One thing that distinguishes THE MANITOU from so many of Masterton’s later novels is that, simply, it’s short (216 pages in its initial paperback edition). Masterton nonetheless crammed in an amazing amount of seemingly disparate elements, in which sense the novel is very much in keeping his subsequent detour-happy books. In 1976, however, there was evidently nothing else quite like THE MANITOU, as is made clear in an admiring introduction by author/editor Bernhardt J. Hurwood, who gushes that Masterton “takes the familiar concepts of horror and manipulates the reader with a totally shocking and unique combination of terror woven into a solid suspense yarn.”

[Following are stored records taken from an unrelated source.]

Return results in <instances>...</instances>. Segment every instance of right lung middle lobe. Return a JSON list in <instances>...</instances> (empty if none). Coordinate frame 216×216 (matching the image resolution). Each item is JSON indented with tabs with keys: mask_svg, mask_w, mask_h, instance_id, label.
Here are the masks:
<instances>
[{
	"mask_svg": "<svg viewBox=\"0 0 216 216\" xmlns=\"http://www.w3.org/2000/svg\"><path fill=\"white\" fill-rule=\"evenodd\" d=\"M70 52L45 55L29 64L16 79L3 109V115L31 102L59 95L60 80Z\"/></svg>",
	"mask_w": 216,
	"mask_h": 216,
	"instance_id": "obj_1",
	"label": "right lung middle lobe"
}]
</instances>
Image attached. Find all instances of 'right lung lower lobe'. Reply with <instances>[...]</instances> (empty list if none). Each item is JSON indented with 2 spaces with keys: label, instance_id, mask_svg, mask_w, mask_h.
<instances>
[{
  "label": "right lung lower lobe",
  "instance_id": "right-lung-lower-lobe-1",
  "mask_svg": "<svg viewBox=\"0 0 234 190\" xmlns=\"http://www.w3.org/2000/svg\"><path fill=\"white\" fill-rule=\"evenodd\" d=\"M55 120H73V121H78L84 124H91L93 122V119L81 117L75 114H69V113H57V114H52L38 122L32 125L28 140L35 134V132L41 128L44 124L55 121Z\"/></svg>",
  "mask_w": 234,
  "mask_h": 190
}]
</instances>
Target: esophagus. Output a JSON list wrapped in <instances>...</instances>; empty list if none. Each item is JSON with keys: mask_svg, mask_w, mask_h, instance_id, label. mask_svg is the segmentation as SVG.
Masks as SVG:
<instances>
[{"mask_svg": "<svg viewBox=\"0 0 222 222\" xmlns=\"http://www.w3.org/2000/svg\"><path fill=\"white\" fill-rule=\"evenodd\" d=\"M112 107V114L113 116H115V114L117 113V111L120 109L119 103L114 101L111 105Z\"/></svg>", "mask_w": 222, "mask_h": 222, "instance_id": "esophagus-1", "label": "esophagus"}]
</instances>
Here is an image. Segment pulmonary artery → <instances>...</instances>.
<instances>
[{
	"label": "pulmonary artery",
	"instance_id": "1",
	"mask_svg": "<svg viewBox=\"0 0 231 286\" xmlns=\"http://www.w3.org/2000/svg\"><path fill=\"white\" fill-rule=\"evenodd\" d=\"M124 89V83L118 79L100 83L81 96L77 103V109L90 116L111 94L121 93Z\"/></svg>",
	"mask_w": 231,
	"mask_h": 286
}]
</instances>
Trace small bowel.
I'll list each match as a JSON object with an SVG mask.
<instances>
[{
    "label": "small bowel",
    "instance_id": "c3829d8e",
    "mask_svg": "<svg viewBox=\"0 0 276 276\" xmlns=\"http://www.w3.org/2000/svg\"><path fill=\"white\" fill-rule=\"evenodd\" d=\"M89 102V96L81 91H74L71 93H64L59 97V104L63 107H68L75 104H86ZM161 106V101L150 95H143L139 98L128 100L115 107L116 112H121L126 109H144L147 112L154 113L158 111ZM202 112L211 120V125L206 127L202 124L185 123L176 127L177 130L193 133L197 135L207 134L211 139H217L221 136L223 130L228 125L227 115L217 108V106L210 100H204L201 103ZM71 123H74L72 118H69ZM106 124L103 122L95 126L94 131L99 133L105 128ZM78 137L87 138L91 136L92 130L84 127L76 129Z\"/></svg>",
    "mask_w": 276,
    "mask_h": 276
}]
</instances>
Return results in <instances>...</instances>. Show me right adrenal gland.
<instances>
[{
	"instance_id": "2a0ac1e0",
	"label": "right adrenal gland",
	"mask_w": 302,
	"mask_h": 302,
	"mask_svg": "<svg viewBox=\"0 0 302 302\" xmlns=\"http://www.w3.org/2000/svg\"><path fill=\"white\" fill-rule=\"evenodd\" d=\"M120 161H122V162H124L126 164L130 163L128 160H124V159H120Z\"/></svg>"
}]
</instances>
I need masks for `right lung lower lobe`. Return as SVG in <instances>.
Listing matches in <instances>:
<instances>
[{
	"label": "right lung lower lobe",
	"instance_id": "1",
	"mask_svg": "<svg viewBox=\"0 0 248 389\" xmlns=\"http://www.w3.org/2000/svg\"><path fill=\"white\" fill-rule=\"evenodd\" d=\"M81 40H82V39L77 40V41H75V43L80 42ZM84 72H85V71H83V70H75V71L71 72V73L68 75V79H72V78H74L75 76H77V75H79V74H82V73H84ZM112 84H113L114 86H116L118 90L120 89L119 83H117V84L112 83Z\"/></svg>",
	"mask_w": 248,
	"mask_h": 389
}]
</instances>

Another pertinent quote is by Stephen King, describing one of his own books but inadvertently summing up THE MANITOU quite well: “it’s nothing but story—it moves with the goofy speed of a silent movie, and anything which is not story is cheerfully thrown over the side.” That story begins in a manner that prefigures ALIEN, with a tumor found on the neck of Karen Tandy, a young New Yorker. The case baffles doctors, not least because the tumor has a most unique property: it moves.
Also involved is an element that prefigures GHOST (1990): a sham spiritualist named Harry Erskine who’s tasked with telling the story from his first-person perspective. He’s forced to delve into spiritual matters, with the Tarot and Native American—or, as termed here, Indian—mysticism figuring into a narrative that undergoes some impressive convolutions. Incorporated are modern (by 1970s standards) science, bodily possession, white guilt, prescient dreams, urban grit, a mutant birth, a centuries-old reanimated corpse (which somehow speaks modern English), an exorcism and a climax, involving an epic confrontation on a supernatural plain, that works better than of those of other similarly-oriented horror novels (such as KEEPER OF THE CHILDREN by William H. Hallahan).
Karen and Harry, as with this book’s every other character, could have stood to be a bit denser and more individual. Again, though, in THE MANITOU storytelling is everything; readers wanting something more are advised to look elsewhere.